The brokerage said it prefers UBS, which is geared more towards growth areas, over Credit Suisse. It started UBS with a "hold" rating and Credit Suisse with a "sell."
Baer is a long-term "winner" in private banking, ING analysts wrote in a note and started the bank with a "buy."
Swiss banks have been shrinking their balance sheets to help meet Switzerland's tough new capital rules designed to make the country's banks more robust after the financial crisis.
"We view UBS as the most comfortable on capital ... above our preferred level for global investment banks," analysts led by Albert Ploegh said. They started the stock with a price target of 11.6 Swiss francs.
Credit Suisse showed lower capital levels against peers.

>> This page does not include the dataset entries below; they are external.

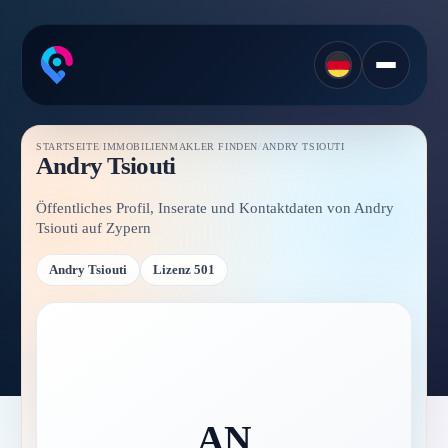
STARTSEITE
/
IMMOBILIENMAKLER FINDEN
/
ANDRY TSIOUTI
Andry Tsiouti
Öffentliches Profil, Inserate und Kontaktdaten von Andry
Tsiouti auf Zypern
Andry Tsiouti
Lizenz 501
AN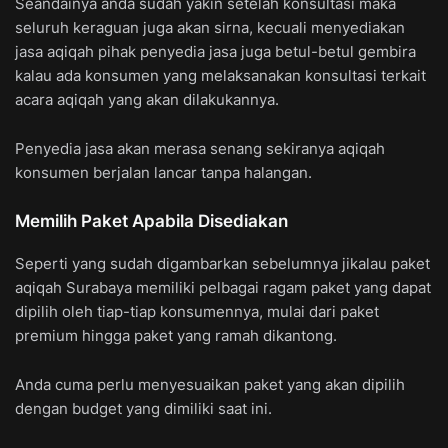
Seandainya anda sudah yakin setelah konsultasi maka
seluruh keraguan juga akan sirna, kecuali menyediakan
jasa aqiqah pihak penyedia jasa juga betul-betul gembira
kalau ada konsumen yang melaksanakan konsultasi terkait
acara aqiqah yang akan dilakukannya.
Penyedia jasa akan merasa senang sekiranya aqiqah
konsumen berjalan lancar tanpa halangan.
Memilih Paket Apabila Disediakan
Seperti yang sudah digambarkan sebelumnya jikalau paket
aqiqah Surabaya memiliki pelbagai ragam paket yang dapat
dipilih oleh tiap-tiap konsumennya, mulai dari paket
premium hingga paket yang ramah dikantong.
Anda cuma perlu menyesuaikan paket yang akan dipilih
dengan budget yang dimiliki saat ini.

ING analysts it will likely remain below investor expectations in fiscal 2013, despite topping regulatory requirements.
"We identify scope to disappoint at Credit Suisse given that its plan already includes several dilutive measures, which are also reliant on the bank's future earnings generation," the analysts said.
With a target price of 15.1 Swiss francs on Credit Suisse, the analysts expect a fall of 13 percent from the stock's Friday close.
ING said it saw Baer as a separate case as it was not subject to the Swiss too-big-to-fail capital requirements, and, therefore, did not need to issue buffer capital. The brokerage set a price target of 39.3 Swiss francs on the stock.
"In our view, Baer shows the most growth potential thanks to its appealing gearing towards growth markets, recent hiring of wealth managers to reach full potential in the mid-term and impressive asset gathering," ING said.
Shares of UBS and Credit Suisse rose almost 2 percent to 11.27 Swiss francs and 17.57 Swiss francs respectively by 0830 GMT. Julius Baer stock rose almost 1 percent to 34.52 Swiss francs.